• [The task]
Type out the data again, word for word and in full.

Dataset entries
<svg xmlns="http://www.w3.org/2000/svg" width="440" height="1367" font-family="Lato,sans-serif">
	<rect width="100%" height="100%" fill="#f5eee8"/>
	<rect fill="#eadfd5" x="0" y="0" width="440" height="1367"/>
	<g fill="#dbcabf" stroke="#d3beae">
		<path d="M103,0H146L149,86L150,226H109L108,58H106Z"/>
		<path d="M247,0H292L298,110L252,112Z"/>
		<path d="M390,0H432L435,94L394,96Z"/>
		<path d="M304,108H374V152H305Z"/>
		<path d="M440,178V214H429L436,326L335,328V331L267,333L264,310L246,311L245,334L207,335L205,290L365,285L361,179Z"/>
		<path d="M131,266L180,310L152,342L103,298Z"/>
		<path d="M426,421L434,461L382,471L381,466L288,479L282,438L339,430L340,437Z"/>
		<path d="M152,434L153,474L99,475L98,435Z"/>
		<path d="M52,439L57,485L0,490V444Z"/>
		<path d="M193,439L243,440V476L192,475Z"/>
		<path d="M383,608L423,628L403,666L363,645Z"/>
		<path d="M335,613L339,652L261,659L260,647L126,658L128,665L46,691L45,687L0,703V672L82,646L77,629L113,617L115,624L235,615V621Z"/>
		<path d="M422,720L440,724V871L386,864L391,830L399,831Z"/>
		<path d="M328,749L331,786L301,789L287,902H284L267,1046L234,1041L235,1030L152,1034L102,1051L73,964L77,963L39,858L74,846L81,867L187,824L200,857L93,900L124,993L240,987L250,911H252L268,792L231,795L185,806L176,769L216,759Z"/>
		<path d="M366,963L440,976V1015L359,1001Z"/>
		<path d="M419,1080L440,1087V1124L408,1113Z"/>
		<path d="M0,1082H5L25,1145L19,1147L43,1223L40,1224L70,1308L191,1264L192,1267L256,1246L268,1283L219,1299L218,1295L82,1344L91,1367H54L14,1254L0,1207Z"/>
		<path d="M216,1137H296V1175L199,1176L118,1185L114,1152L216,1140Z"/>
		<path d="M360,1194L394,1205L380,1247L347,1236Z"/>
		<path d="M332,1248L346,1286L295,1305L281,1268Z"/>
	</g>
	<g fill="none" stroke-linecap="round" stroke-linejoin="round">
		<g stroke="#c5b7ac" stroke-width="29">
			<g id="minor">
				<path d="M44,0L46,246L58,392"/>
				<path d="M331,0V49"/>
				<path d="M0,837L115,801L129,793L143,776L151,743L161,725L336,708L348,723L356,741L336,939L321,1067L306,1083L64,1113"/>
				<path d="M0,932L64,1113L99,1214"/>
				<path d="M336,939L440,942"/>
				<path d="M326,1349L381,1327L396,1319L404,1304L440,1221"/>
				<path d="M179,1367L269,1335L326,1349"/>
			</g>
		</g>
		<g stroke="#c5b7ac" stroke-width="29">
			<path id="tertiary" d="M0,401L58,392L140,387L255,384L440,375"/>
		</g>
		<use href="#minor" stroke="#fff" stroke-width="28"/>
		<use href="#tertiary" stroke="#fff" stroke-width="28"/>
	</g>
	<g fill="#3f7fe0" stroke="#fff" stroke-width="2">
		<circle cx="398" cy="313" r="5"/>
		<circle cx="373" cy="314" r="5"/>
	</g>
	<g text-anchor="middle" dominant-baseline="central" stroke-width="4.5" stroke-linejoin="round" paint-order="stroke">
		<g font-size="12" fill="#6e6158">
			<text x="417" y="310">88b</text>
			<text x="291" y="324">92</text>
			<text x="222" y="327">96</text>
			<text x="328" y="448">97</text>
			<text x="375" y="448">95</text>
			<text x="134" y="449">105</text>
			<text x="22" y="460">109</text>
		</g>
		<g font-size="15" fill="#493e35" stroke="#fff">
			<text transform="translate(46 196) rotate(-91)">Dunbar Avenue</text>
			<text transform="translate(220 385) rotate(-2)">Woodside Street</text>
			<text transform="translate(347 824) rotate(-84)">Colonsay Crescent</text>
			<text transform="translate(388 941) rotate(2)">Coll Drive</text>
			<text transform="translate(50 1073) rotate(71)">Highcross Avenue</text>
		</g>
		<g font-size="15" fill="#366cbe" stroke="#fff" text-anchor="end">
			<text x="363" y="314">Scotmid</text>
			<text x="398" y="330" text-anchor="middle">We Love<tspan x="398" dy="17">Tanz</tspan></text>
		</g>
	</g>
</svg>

• [Exercise result]
<svg xmlns="http://www.w3.org/2000/svg" width="440" height="1367" font-family="Lato,sans-serif">
	<rect width="100%" height="100%" fill="#f5eee8"/>
	<rect fill="#eadfd5" x="0" y="0" width="440" height="1367"/>
	<g fill="#dbcabf" stroke="#d3beae">
		<path d="M103,0H146L149,86L150,226H109L108,58H106Z"/>
		<path d="M247,0H292L298,110L252,112Z"/>
		<path d="M390,0H432L435,94L394,96Z"/>
		<path d="M304,108H374V152H305Z"/>
		<path d="M440,178V214H429L436,326L335,328V331L267,333L264,310L246,311L245,334L207,335L205,290L365,285L361,179Z"/>
		<path d="M131,266L180,310L152,342L103,298Z"/>
		<path d="M426,421L434,461L382,471L381,466L288,479L282,438L339,430L340,437Z"/>
		<path d="M152,434L153,474L99,475L98,435Z"/>
		<path d="M52,439L57,485L0,490V444Z"/>
		<path d="M193,439L243,440V476L192,475Z"/>
		<path d="M383,608L423,628L403,666L363,645Z"/>
		<path d="M335,613L339,652L261,659L260,647L126,658L128,665L46,691L45,687L0,703V672L82,646L77,629L113,617L115,624L235,615V621Z"/>
		<path d="M422,720L440,724V871L386,864L391,830L399,831Z"/>
		<path d="M328,749L331,786L301,789L287,902H284L267,1046L234,1041L235,1030L152,1034L102,1051L73,964L77,963L39,858L74,846L81,867L187,824L200,857L93,900L124,993L240,987L250,911H252L268,792L231,795L185,806L176,769L216,759Z"/>
		<path d="M366,963L440,976V1015L359,1001Z"/>
		<path d="M419,1080L440,1087V1124L408,1113Z"/>
		<path d="M0,1082H5L25,1145L19,1147L43,1223L40,1224L70,1308L191,1264L192,1267L256,1246L268,1283L219,1299L218,1295L82,1344L91,1367H54L14,1254L0,1207Z"/>
		<path d="M216,1137H296V1175L199,1176L118,1185L114,1152L216,1140Z"/>
		<path d="M360,1194L394,1205L380,1247L347,1236Z"/>
		<path d="M332,1248L346,1286L295,1305L281,1268Z"/>
	</g>
	<g fill="none" stroke-linecap="round" stroke-linejoin="round">
		<g stroke="#c5b7ac" stroke-width="29">
			<g id="minor">
				<path d="M44,0L46,246L58,392"/>
				<path d="M331,0V49"/>
				<path d="M0,837L115,801L129,793L143,776L151,743L161,725L336,708L348,723L356,741L336,939L321,1067L306,1083L64,1113"/>
				<path d="M0,932L64,1113L99,1214"/>
				<path d="M336,939L440,942"/>
				<path d="M326,1349L381,1327L396,1319L404,1304L440,1221"/>
				<path d="M179,1367L269,1335L326,1349"/>
			</g>
		</g>
		<g stroke="#c5b7ac" stroke-width="29">
			<path id="tertiary" d="M0,401L58,392L140,387L255,384L440,375"/>
		</g>
		<use href="#minor" stroke="#fff" stroke-width="28"/>
		<use href="#tertiary" stroke="#fff" stroke-width="28"/>
	</g>
	<g fill="#3f7fe0" stroke="#fff" stroke-width="2">
		<circle cx="398" cy="313" r="5"/>
		<circle cx="373" cy="314" r="5"/>
	</g>
	<g text-anchor="middle" dominant-baseline="central" stroke-width="4.5" stroke-linejoin="round" paint-order="stroke">
		<g font-size="12" fill="#6e6158">
			<text x="417" y="310">88b</text>
			<text x="291" y="324">92</text>
			<text x="222" y="327">96</text>
			<text x="328" y="448">97</text>
			<text x="375" y="448">95</text>
			<text x="134" y="449">105</text>
			<text x="22" y="460">109</text>
		</g>
		<g font-size="15" fill="#493e35" stroke="#fff">
			<text transform="translate(46 196) rotate(-91)">Dunbar Avenue</text>
			<text transform="translate(220 385) rotate(-2)">Woodside Street</text>
			<text transform="translate(347 824) rotate(-84)">Colonsay Crescent</text>
			<text transform="translate(388 941) rotate(2)">Coll Drive</text>
			<text transform="translate(50 1073) rotate(71)">Highcross Avenue</text>
		</g>
		<g font-size="15" fill="#366cbe" stroke="#fff" text-anchor="end">
			<text x="363" y="314">Scotmid</text>
			<text x="398" y="330" text-anchor="middle">We Love<tspan x="398" dy="17">Tanz</tspan></text>
		</g>
	</g>
</svg>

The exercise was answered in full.